Illusion tragique, Gilda Piersanti

Illusion tragique
Gilda Piersanti
Éditions Pocket

Quatrième de couverture

Un jeu. Un bête jeu de gosses. Quand le petit Mario, dix ans, surprend son voisin du dessus dans sa baignoire, en compagnie d’une ravissante jeune femme, son imagination ne fait qu’un tour. Qui peut être, cette inconnue ? Sinon une princesse captive ? Avec Riccardo, son meilleur ami, ils reviendront, en l’absence du voisin. Mais la mission sauvetage tourne au cauchemar. Et la réalité, à l’illusion tragique. Un jeu de miroirs où les enfances se brisent. Où les poupées, si jolies soient-elles, sont plus gigognes qu’on ne le croit…

« Un roman addictif qui vous prend dès les premières pages et ne vous lâche plus. » Sandrine Bajos – Le Parisien

Ce roman a reçu le Prix des lecteurs Quais du polar/20 minutes et le Prix Méditerranée polar

Mon avis

Un jeu d’enfants tourne au drame. Une écrivaine vit recluse. Un voisin dangereux. Et Gilda Piersanti, l’auteure, tire les ficelles. Je n’en dirai pas plus, à vous de démêler les nœuds.

Après la lecture d’Illusion tragique, je ne vois plus les auteurs de thrillers de la même façon. Qui se cache derrière eux ? Est-ce leur expérience qui leur permet d’écrire ? De quelle manière utilisent-ils leurs recherches ?

Dans ce suspense, la réalité se mêle à la fiction et inversement. Comme des poupées russes, les éléments s’imbriquent et se rajoutent aux autres en transformant l’histoire. Le lecteur ne sait plus qui croire ni comment relier ces histoires. La méfiance s’éveille, les nœuds au cerveau se forment et la sensation d’être manipulé se fait de plus en plus sentir.

Le psychisme des personnages est très travaillé. La manipulation est aussi présente en certains d’entre eux. Gilda Piersanti montre le besoin de domination des esprits pervers, leur envie de soumettre. Elle retranscrit les pensées d’un psychopathe. Elle décrit également le sentiment de culpabilité et cette impossibilité de s’en échapper lorsqu’il est mêlé à la peur, surtout lorsque l’on est fragile. Elle montre le danger d’une parole non libérée. Elle donne aussi une vision du métier d’écrivain.
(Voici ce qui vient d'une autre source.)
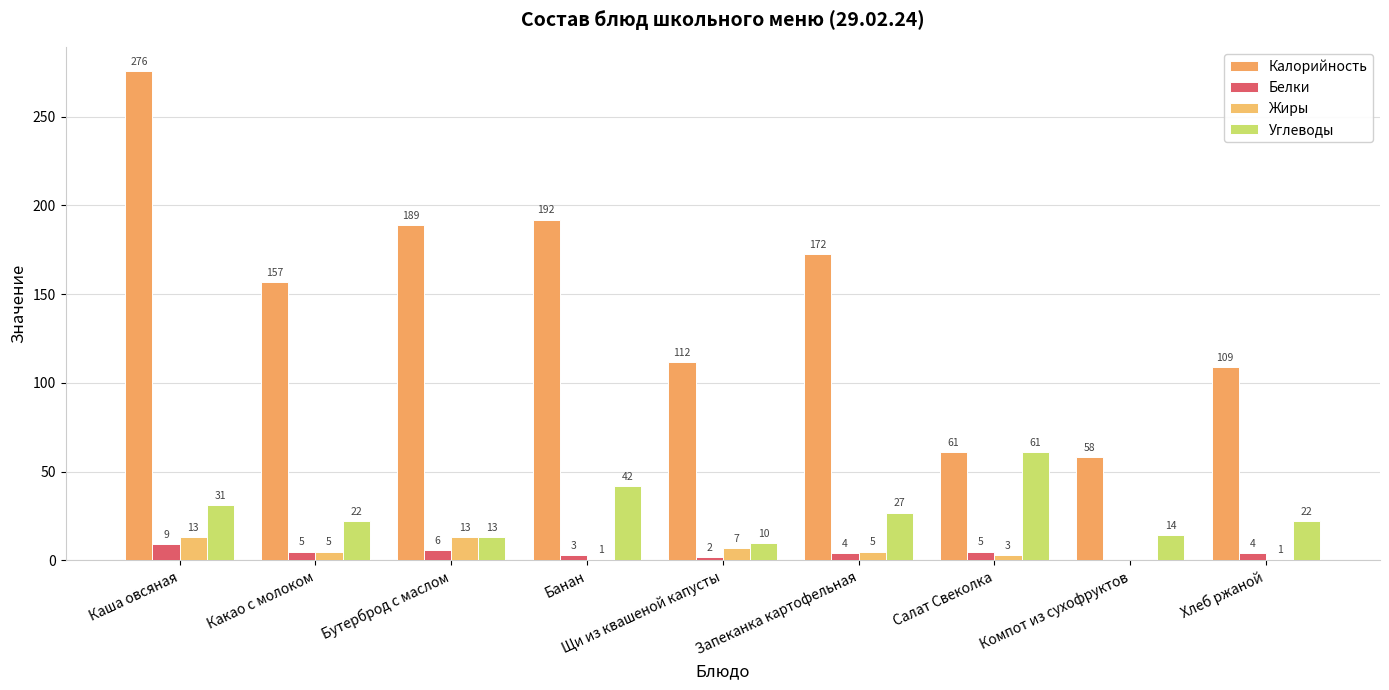

What is the average value of the Углеводы series?

26.9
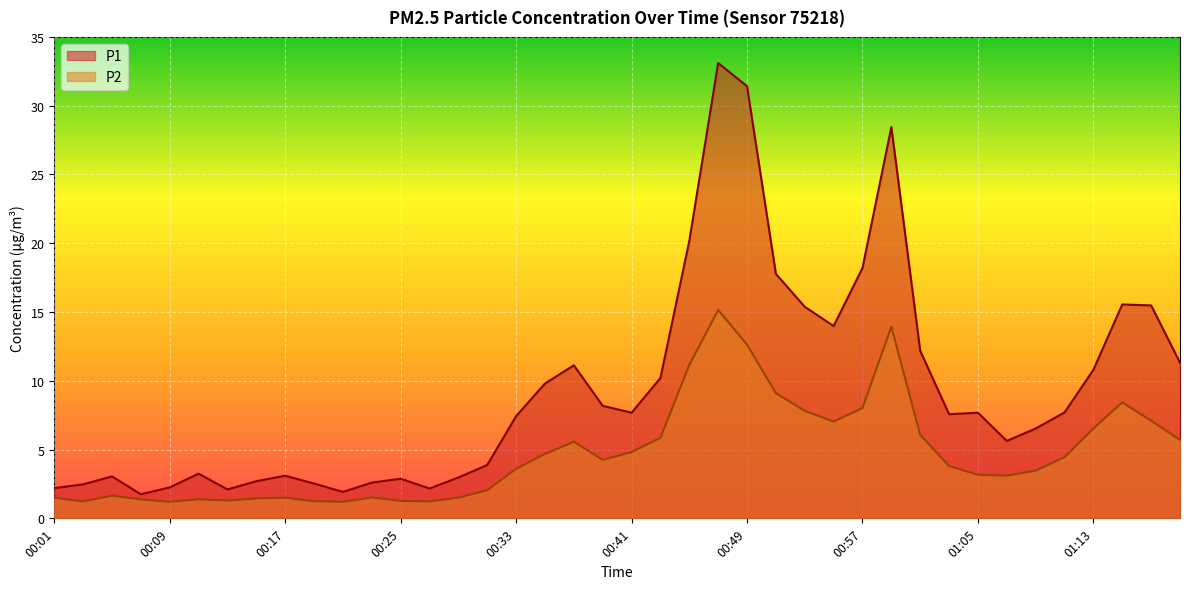

What value does the P1 series have at 00:47?

33.1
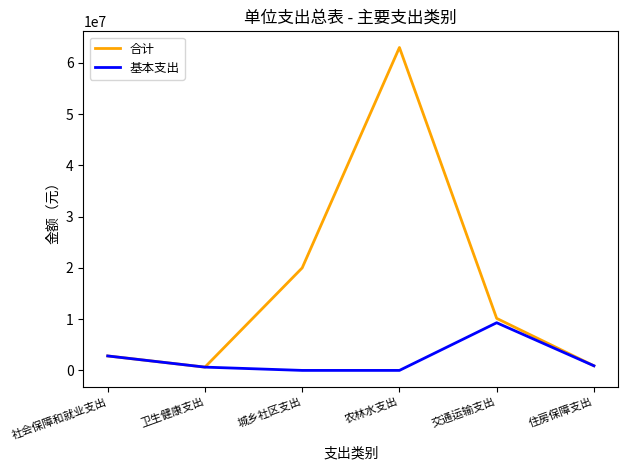

Which series has the largest total across all categories?

合计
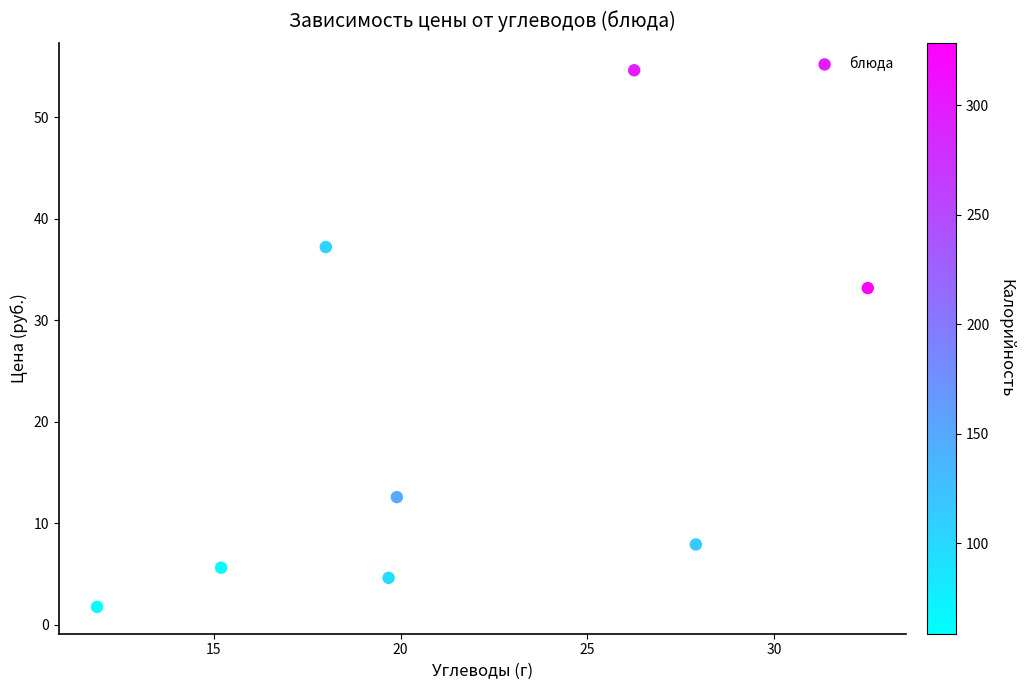

What is the range of X values (max minus min)?

20.6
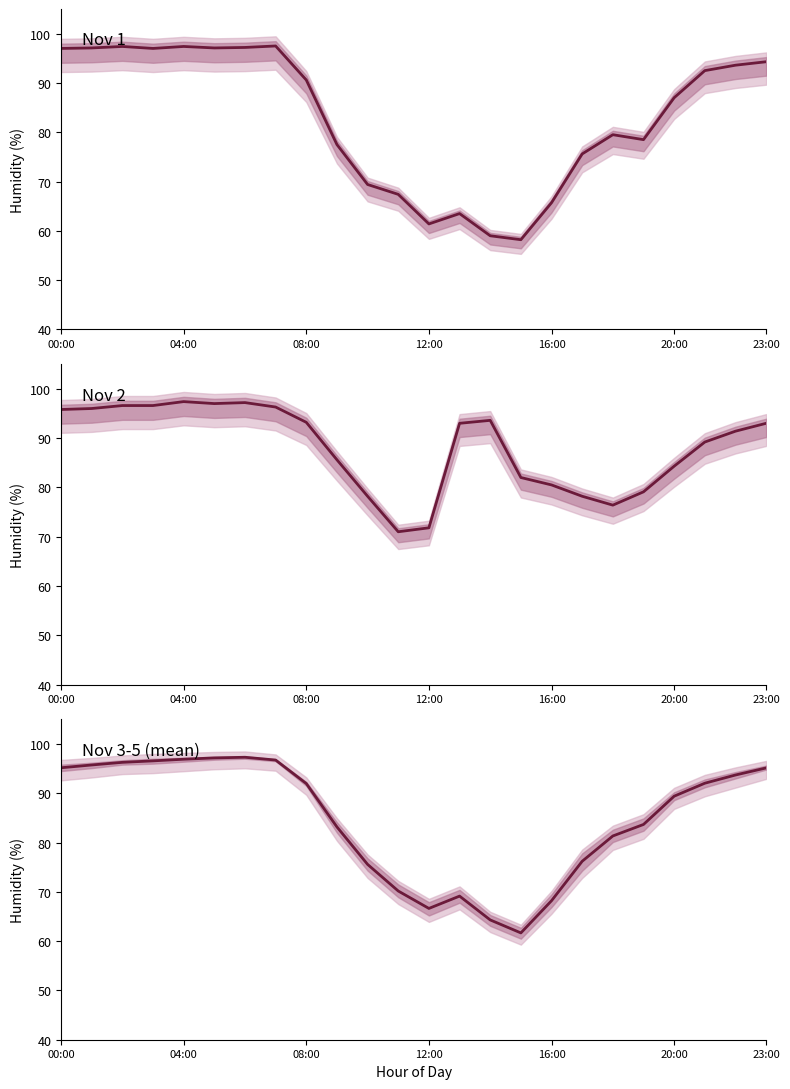

List the series in order of their overall mean, lowest first.

Nov 1, Nov 3-5 (mean), Nov 2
L’auteure m’a emmenée dans un labyrinthe, sans jamais me lâcher la main. J’ai arpenté les dédales de ces histoires sans deviner la sortie, mais sans me sentir perdue. J’ai suivi, chaque fois, le chemin indiqué, je me suis cognée à des illusions, mais Gilda Piersanti m’a indiqué une autre voie à chaque fausse route. J’ai été embobinée et j’ai adoré cela.

J’avais gagné ce livre lors d’un concours. Je remercie sincèrement les Éditions Pocket ainsi que Gilda Piersanti pour l’envoi de ce livre dédicacé.